Newport Manners & Etiquette: Same-Sex Etiquette for the Holidays
Wednesday, December 11, 2013
Dad Gambled Away Santa's Presents
My husband lost our Christmas present money gambling. He said he was just going to play a few slot machines, but he got hooked into losing all our money for presents at the tables. This isn't the first time this has happened. Do you think I can ask his mom and dad to loan or give me money to buy our children (their grandchildren) Christmas presents, or would that be impolite? My parents would be horrified, so I can't ask them for help. A.T., Pawtucket
What's not polite, nor smart, is your husband using his children's Christmas present money for his own amusement. Families—and especially in-laws—can be tricky. Since this isn't the first time your husband recklessly squandered money gambling, he should go to his parents to discuss his problem—but only after figuring out his options for getting longterm gambling addiction treatment. If he convinces them he's ready to stop gambling, maybe out of the goodness of their hearts they'll loan or give you money to buy your children gifts. But remember, he won't be able to go back to them again with the same sad story. Before he asks them, he needs to have a viable plan for coping with his gambling addiction. ~Didi
Holiday Etiquette for Same-Sex Marriage
My same-sex partner and I have been together for over twenty years and were finally able to wed last month (on 11/12/13 at 10:00 AM). As secure as we are in our relationship, we're unsure as to how to spread our good news to our wide circle of friends. We can't host a reception because we know too many people and inevitably someone would be left out. How can we get the word out? Since we've been together for so long we don't need anything for the house. However, we want to be treated on invitations as a married couple. You invite one of us to your holiday party, you get both of us. It's awkward calling someone up to RSVP, who only invited me, to ask if my husband can come. And yet, I can't just bring him along without asking the host, can I? B.M., Providence
As soon as possible, send out an email blast or a paperlesspost.com message that is 'an announcement' of your recent marriage. Some companies will send you additional paper announcements to stamp and mail to those whose email addresses you don't have. Be sure you send one to all those who have sent you holiday event invites and e-evites. You'll have a positive response from those who text or call to congratulate you. As your partner should now be treated as your husband, you can safely assume that when you RSVP for two, it won't be a big deal. When in doubt, text or call to tell the host the good news and that you would like to bring your husband. Should someone ask where you're registered, and they will, register online immediately at your fav non-profit, whose name and address can be included on your 'announcement.' ~Didi
Taking It Down A Notch When the Holiday Invitation Says "Cocktail Attire"

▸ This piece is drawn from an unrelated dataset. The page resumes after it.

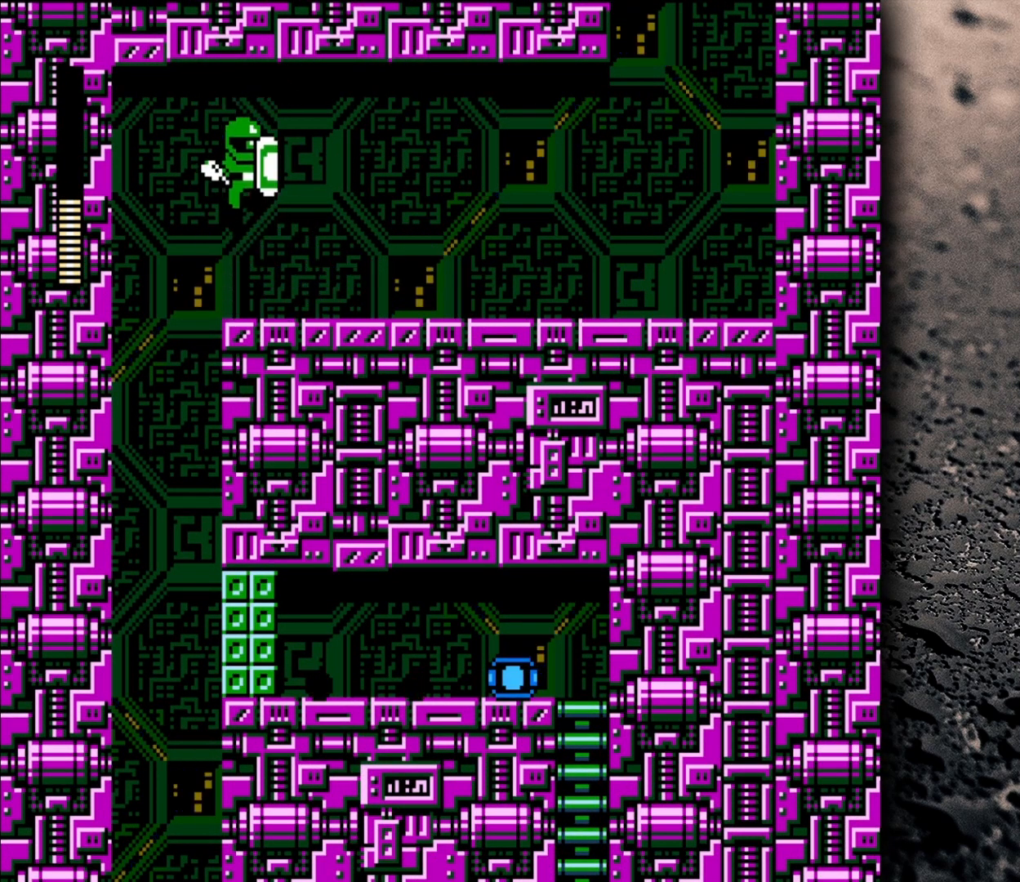
{"buttons": [], "events": [[300, "B", "up"], [300, "DPAD_LEFT", "up"], [333, "DPAD_RIGHT", "down"], [483, "DPAD_RIGHT", "up"]]}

My husband and I have been invited to a Holiday Party at the home of social acquaintances. The party is at 6:30pm for cocktails and hors d'oeuvres, not a dinner party. The dress code is "Cocktail Attire"

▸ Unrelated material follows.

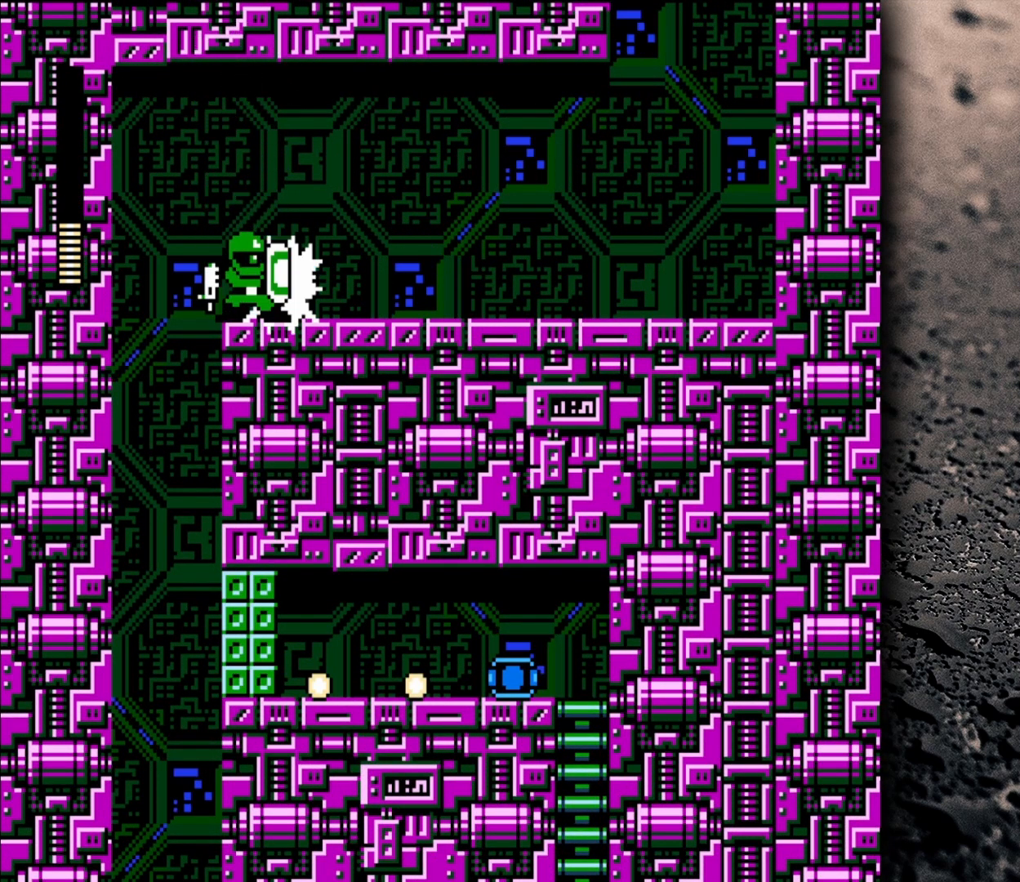
{"buttons": ["Y"], "events": [[17, "DPAD_RIGHT", "down"], [250, "DPAD_RIGHT", "up"], [250, "DPAD_UP", "down"], [267, "DPAD_LEFT", "down"], [267, "DPAD_UP", "up"], [267, "Y", "down"], [317, "Y", "up"], [350, "DPAD_LEFT", "up"], [367, "Y", "down"], [400, "Y", "up"], [483, "Y", "down"]]}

Here is the problem, we are retired now and no longer own the proper cocktail attire. Ten years ago when in business that was a different story. Since then, we have downsized and taken on a very casual lifestyle. Should I decline on the basis of not owning the proper dress or accept and wear casual slacks and a shirt? Thank you. M.S., Narragansett
Don't you dare regret a Holiday party because your clothing isn't dressy enough. "Cocktail Attire" is not so much about the dressiness of the clothing as the quality of the outfit. By specifying the dress code "Cocktail Attire" on the invitation the hosts are hoping men will wear jackets. Also, it says more about what they don't want you to wear: jeans, shorts, baseball caps, sandals, sneakers, cargo pants, t-shirts, sweatshirts and sweat pants; in other words no gym clothes. If your husband doesn't wear a collared shirt with a tie any longer, how about a turtleneck with a jacket and nice trousers. You can wear your best fitting slacks and a pretty blouse or sweater; that's not too casual. A little festiveness is fine, but dress conservatively tone on tone; for instance your cardigan sweater would be a shade lighter or darker than your slacks. When you're feeling insecure about your clothing, forget about attention-grabbing bright colors or, say, a Christmas sweater or pin—although everyone smiles at the prerequisite Christmas tie. ~Didi
New wife doesn't have to attend husband's former girlfriend's funeral
My 2nd husband and i have been married 4 years. His ex-girlfriend's daughter married his nephew. The ex-girlfriend's mother just passed away and the funeral is next week. They did not have a good break-up, and, no, it was not me who broke them up.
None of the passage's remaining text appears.